BEGIN Provided records

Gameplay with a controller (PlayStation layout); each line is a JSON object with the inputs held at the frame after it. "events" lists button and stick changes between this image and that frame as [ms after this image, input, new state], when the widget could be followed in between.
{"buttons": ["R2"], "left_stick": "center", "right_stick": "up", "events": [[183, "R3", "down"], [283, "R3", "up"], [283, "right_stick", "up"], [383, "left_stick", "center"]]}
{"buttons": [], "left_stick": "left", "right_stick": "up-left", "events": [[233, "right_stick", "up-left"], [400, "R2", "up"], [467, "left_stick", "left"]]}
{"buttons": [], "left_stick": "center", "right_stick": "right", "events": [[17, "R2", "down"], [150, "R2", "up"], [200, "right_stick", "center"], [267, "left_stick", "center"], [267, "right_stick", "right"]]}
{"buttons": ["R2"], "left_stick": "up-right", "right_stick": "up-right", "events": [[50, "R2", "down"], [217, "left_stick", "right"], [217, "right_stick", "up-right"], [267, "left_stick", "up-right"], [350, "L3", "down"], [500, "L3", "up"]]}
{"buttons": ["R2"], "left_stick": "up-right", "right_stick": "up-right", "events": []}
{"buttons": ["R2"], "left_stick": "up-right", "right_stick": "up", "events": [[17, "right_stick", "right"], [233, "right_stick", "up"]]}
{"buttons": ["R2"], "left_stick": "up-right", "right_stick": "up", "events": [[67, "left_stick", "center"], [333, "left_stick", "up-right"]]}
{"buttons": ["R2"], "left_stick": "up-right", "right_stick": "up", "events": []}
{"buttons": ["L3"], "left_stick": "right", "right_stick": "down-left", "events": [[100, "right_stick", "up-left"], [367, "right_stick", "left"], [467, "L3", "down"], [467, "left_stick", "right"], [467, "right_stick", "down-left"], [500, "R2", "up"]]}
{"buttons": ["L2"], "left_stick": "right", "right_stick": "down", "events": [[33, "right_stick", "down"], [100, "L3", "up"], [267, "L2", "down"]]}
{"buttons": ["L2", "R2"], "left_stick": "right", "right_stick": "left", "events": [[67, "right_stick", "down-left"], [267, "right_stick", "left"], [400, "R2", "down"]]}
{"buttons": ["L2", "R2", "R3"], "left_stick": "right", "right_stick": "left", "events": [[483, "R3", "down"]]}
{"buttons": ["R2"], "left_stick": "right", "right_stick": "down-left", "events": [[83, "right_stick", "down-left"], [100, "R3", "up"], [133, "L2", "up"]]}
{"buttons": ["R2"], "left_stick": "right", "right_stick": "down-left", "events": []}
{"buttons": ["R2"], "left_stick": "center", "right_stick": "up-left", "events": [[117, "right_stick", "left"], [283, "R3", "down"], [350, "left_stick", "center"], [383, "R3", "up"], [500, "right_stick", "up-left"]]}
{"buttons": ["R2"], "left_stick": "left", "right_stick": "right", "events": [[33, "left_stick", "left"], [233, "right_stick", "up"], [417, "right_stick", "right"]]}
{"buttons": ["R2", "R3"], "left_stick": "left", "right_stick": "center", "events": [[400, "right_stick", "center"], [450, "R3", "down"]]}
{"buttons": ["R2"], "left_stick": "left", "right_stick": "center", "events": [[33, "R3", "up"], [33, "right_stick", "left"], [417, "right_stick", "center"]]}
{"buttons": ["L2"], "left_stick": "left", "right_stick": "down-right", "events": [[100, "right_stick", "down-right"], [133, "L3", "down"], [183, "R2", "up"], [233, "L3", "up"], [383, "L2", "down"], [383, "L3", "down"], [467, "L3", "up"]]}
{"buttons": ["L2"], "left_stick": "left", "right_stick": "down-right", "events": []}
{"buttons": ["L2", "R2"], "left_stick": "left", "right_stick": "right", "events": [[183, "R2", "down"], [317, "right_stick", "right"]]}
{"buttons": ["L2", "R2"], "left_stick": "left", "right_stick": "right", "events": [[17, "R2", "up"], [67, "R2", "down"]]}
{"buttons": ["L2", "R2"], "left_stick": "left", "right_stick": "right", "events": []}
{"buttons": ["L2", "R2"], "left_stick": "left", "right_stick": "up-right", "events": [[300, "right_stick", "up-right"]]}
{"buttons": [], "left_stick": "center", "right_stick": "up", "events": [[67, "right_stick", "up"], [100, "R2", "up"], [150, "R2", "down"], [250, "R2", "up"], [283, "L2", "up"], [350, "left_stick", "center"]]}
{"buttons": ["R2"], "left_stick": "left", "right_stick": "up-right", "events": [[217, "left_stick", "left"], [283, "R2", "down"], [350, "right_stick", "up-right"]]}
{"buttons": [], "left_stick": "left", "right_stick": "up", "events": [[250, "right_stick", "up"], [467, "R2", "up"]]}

END Provided records

▸ **What you are asked to do**: In how many lines of the data does the string "center" occur? Answer with the number and nothing else.

▸ **Response area**: 7